For 2000 years, the gospel message has been proclaimed in song as well as sermon. Psalms, hymns and spiritual songs have been composed and sung around the world. Some of the most familiar Christian songs are Christmas carols. Often we sing the familiar carols without giving thought to the origin of the songs or the meaning behind the words. Should we take the time to do so, we would find many carols are in agreement with the Bible while others are based more on tradition.
It came upon the Midnight Clear
That glorious song of old,
From angels bending near the earth,
To touch their harps of gold,
“peace on the earth, good will to men,
From heaven’s all gracious King,”
The world in solemn stillness lay,
To hear the angels sing.
The poem “It Came Upon The Midnight Clear” was penned in 1849 by the Rev. Edmund Hamilton Sears from Massachusetts as early rumblings of the Civil War were being felt in this country. Later set to music, the message it proclaimed of “peace on the earth, good will to men” soon became the prayer of every American.
The scripture it is based on, however, speaks not of peace between men, but rather of peace being restored between God and all mankind as a result of the Savior’s birth:
And there were in the same country shepherds abiding in the field, keeping watch over their flock by night. And, lo, the angel of the Lord came upon them, and the glory of the Lord shone around about them; and they were sore afraid. And the angel said unto them, Fear not, for behold, I bring you good tidings of great joy, which shall be to all people. For unto you is born this day in the city of David, a Savior, which is Christ the Lord. And this shall be a sign unto you; Ye shall find the babe wrapped in swaddling clothes, lying in a manger. And suddenly there was with the angel a multitude of the heavenly host praising God, and saying, Glory to God in the highest, and on earth peace, good will toward men (Luke 2:8-14).
The moment the Lamb of God – the sacrifice for man’s sin – was born into the earth, God considered it done and all of heaven rejoiced.
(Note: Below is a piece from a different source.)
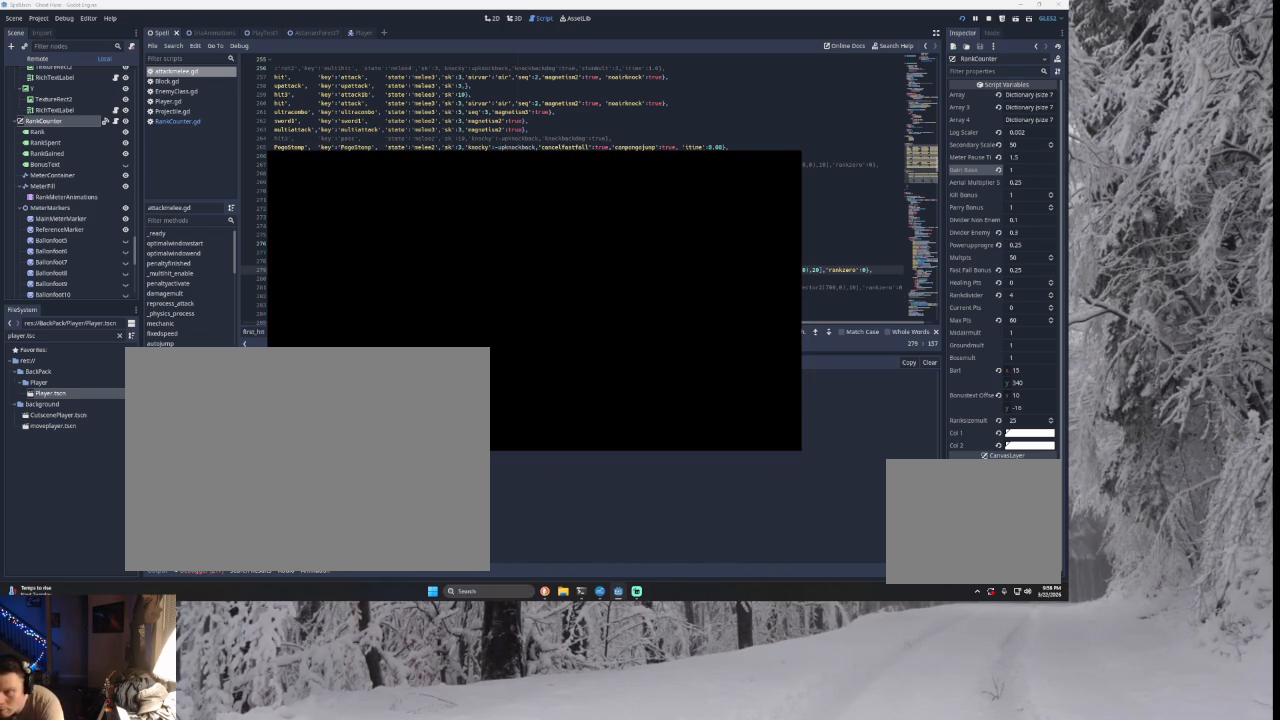
{"buttons": [], "left_stick": "center", "right_stick": "center", "events": []}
God was calling those things which be not as though they were (Romans 4:17) as the angels announced “on earth peace.”
We three kings of Orient are;
Bearing gifts we traverse afar,
Field and fountain, moor and mountain,
Following yonder star.
The Rev. John Henry Hopkins, Jr. wrote “We Three Kings” for a Christmas pageant at the General Theological Seminary in New York City in 1857. Each year, we see these three kings, bearing three little gifts for the Christ Child, march across Christmas cards and school auditoriums alike. The legend of the three kings has been celebrated for centuries. However, the account in Matthew 2 merely states “there came wise men from the east to Jerusalem, saying, “Where is he that is born the King of the Jews?” (verses 1-2).
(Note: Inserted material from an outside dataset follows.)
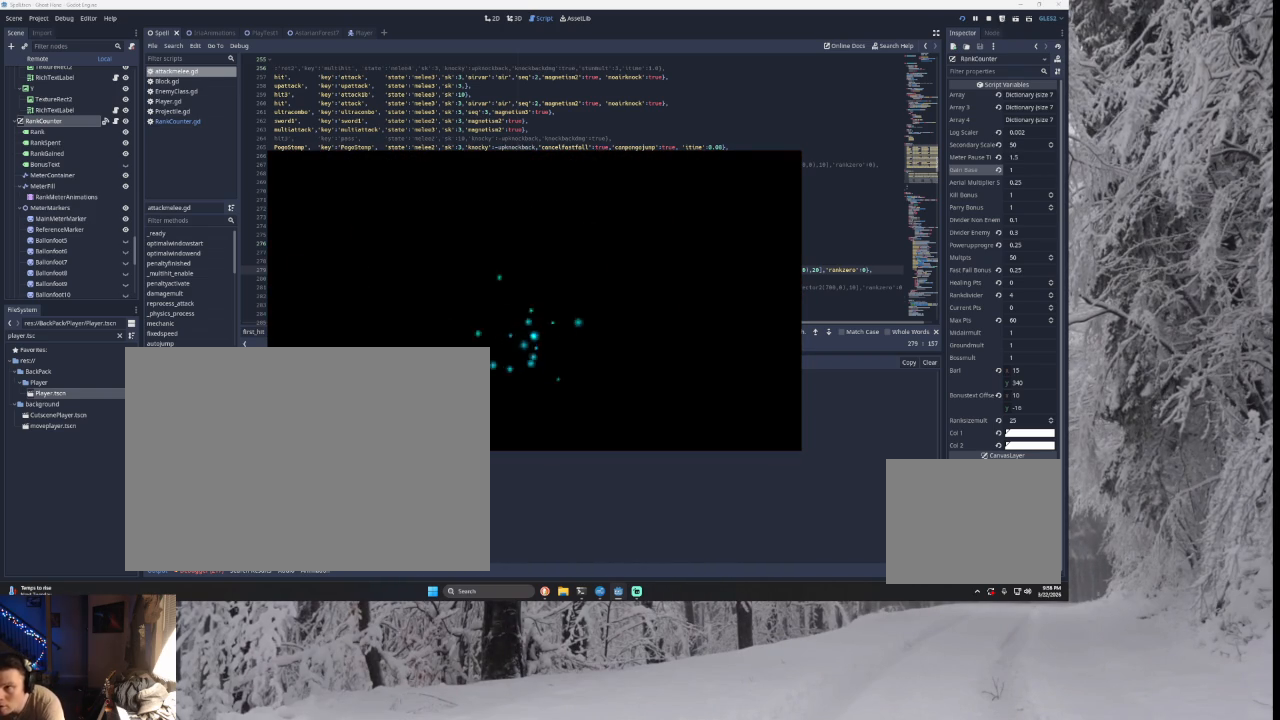
{"buttons": [], "left_stick": "center", "right_stick": "center", "events": []}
Notice the scripture doesn’t say how many wise men there were. Scholars now believe there may have been 50 or more. These weren’t just three fellows riding donkeys and carrying three little boxes. They were men of reputation bringing camels loaded down with gifts for a king.
The Bible does mention that the wise men gave three kinds of offerings: “… when they had opened their treasures, they presented unto [Jesus] gifts; gold, and frankincense and myrrh” Matthew 2:11. These were precious commodities in that day and would have been worth a fortune. The wise men may not have fully understood the reason for bringing such valuable gifts, but God had a purpose.
And when [the wise men] were departed, behold, the angel of the Lord appeared to Joseph in a dream, saying, Arise and take the young child and his mother and flee into Egypt, and be thou there until I bring thee word, for Herod will seek the young child to destroy him. When he arose, he took the young child and his mother by night and departed into Egypt and was there until the death of Herod, that it might be fulfilled which was spoken of the Lord by the prophet, saying, out of Egypt have I called my son (Matthew 2:13-15).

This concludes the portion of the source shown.